The key number is Value produced. This line represents the orders produced by our people in that period. They have no control over whether orders are on credit hold or if the customer asks us to reschedule six or seven months down the road. Labor builds the product, and in this gain-sharing system, we award credit for work when it is done, whether the orders ship or go into inventory. Real orders. Real work.

We break pay into guaranteed Regular pay and unguaranteed Gain-sharing-earned pay. And when we see consistent improvement in our efficiency, we change the mix. In December 1991 people voted to add one personal day and one holiday to benefits, and last November we raised regular pay by 5%, but the cost to the company remains the same. We were able to do those redistributions because our people earned them. If efficiencies don't go up, gain sharing doesn't work. In a successful plan, people get used to that extra paycheck. So following a redistribution, our people dig in and get that unguaranteed Gain-sharing-earned portion back up again.

We're trying to make the employees aware of all the direct costs of running this place. Everybody in the company is paid weekly. So we take Vacation pay for the year and divide that cost among the 52 weeks. Same with the 10 paid Holidays and the Personal days. " Other," which includes maternity leave, jury duty, workers' comp, and illness not covered by Insurance, can change. When our controller introduced a new health plan that saved us $900 a week, everyone was ecstatic.

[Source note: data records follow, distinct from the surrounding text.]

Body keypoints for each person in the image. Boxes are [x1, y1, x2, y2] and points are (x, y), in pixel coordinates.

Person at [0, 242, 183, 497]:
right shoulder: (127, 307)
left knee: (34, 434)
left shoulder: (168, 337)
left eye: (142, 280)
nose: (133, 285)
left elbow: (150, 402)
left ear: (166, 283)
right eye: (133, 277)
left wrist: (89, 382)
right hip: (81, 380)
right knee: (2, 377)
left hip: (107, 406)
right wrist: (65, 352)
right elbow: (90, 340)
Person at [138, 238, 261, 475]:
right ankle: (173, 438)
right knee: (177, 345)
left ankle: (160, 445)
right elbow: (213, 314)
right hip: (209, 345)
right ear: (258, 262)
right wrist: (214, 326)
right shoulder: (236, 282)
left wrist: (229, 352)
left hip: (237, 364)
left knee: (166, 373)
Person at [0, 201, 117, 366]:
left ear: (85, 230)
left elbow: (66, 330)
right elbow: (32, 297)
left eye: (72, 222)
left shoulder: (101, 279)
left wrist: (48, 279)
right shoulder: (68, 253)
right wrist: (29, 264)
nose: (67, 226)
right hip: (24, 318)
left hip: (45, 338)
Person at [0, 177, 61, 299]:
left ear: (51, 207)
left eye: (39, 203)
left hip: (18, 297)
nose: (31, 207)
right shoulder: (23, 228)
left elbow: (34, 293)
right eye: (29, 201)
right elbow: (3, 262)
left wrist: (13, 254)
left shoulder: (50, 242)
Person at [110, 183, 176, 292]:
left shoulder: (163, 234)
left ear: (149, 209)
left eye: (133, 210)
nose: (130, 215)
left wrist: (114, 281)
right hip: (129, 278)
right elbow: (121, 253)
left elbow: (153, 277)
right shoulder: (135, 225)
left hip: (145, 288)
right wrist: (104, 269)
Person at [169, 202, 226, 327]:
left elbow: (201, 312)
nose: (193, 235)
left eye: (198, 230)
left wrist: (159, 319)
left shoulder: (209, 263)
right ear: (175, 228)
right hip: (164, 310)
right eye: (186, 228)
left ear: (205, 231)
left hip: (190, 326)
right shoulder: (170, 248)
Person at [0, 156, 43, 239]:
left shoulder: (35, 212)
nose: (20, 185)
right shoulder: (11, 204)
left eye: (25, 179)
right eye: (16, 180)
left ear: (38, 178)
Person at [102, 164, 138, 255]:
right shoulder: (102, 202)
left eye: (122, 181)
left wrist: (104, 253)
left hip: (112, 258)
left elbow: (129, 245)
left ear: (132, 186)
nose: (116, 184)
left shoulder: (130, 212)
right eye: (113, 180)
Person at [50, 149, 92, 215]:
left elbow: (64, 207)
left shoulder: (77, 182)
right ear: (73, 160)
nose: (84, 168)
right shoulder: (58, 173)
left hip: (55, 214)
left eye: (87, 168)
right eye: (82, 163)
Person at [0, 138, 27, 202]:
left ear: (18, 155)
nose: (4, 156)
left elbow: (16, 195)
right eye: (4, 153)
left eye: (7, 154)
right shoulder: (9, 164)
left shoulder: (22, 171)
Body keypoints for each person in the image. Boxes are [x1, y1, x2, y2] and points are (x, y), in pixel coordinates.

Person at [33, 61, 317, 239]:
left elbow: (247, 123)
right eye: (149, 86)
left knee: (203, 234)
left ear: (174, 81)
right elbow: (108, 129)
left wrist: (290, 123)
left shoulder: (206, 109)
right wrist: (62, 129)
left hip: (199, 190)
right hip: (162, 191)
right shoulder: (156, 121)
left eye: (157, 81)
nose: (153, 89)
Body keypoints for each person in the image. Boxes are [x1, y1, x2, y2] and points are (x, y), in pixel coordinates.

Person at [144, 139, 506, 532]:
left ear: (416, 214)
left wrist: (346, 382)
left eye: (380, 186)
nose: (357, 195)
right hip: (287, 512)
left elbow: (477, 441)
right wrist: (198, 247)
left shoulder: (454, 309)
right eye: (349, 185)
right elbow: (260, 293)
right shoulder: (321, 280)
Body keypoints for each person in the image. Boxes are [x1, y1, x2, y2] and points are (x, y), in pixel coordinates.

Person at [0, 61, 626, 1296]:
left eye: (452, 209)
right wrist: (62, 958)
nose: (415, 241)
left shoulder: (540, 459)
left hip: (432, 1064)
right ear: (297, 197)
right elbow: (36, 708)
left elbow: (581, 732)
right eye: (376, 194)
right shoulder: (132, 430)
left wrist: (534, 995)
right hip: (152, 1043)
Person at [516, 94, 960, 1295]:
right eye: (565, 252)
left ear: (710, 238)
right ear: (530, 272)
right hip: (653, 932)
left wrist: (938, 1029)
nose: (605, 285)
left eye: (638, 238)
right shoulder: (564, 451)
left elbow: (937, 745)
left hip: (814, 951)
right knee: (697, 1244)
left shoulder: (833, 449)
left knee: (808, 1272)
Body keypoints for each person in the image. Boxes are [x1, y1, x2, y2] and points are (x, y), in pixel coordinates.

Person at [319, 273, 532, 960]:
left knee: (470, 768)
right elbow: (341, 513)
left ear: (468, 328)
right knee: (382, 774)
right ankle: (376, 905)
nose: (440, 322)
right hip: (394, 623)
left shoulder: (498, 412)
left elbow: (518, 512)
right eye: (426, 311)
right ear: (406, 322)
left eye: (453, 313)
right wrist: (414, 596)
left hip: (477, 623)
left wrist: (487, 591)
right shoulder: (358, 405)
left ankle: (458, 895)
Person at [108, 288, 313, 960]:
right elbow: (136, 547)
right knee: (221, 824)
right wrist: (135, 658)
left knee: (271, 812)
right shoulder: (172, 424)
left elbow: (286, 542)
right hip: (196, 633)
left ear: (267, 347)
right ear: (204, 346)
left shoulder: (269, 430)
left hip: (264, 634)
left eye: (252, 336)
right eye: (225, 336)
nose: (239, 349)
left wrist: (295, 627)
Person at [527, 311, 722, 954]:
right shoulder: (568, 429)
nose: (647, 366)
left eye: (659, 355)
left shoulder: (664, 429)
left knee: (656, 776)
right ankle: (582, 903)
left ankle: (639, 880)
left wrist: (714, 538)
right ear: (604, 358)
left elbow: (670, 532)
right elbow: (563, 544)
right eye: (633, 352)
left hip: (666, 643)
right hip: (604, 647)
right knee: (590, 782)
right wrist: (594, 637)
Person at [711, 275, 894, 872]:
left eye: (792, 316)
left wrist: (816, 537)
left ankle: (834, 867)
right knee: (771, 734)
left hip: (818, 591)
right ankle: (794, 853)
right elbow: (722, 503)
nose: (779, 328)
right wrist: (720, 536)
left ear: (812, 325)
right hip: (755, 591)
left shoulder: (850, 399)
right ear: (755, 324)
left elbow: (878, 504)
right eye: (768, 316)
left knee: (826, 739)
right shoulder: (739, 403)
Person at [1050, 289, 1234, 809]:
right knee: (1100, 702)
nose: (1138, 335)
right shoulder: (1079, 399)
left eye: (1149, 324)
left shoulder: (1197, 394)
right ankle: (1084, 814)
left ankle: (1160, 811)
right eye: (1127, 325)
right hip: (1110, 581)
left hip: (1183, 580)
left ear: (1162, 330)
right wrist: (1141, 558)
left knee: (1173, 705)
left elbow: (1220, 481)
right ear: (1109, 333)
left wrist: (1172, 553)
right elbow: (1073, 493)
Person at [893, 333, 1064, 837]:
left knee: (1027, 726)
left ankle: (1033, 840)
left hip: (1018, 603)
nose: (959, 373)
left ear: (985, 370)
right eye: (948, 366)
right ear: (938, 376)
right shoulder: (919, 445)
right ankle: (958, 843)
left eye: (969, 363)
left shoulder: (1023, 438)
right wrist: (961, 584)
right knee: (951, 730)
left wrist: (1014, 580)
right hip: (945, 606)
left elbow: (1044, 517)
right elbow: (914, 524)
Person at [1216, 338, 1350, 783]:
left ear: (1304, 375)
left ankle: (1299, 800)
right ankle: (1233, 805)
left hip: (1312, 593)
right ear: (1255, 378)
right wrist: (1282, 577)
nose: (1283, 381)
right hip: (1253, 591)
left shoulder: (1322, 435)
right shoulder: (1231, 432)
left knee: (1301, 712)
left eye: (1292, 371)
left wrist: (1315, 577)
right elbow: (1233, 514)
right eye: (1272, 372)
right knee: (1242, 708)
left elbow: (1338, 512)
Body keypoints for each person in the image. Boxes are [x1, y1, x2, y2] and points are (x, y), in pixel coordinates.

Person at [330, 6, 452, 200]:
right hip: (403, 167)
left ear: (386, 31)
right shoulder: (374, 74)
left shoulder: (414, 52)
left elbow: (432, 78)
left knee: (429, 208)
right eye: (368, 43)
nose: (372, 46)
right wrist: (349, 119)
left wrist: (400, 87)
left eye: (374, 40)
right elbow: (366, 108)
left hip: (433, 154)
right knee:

When I flip the board around in presentations, people's eyes go right to this figure [gainsharing earned or lost]. They know that their gain-sharing check is a portion of that number and is determined by multiplying the gain-sharing percentage -- which is the 23% we derived by dividing total gain-sharing dollars into the total pay -- by their regular and overtime pay for that period. Then, they scan the other numbers to figure out what made the difference to that bottom line during the period.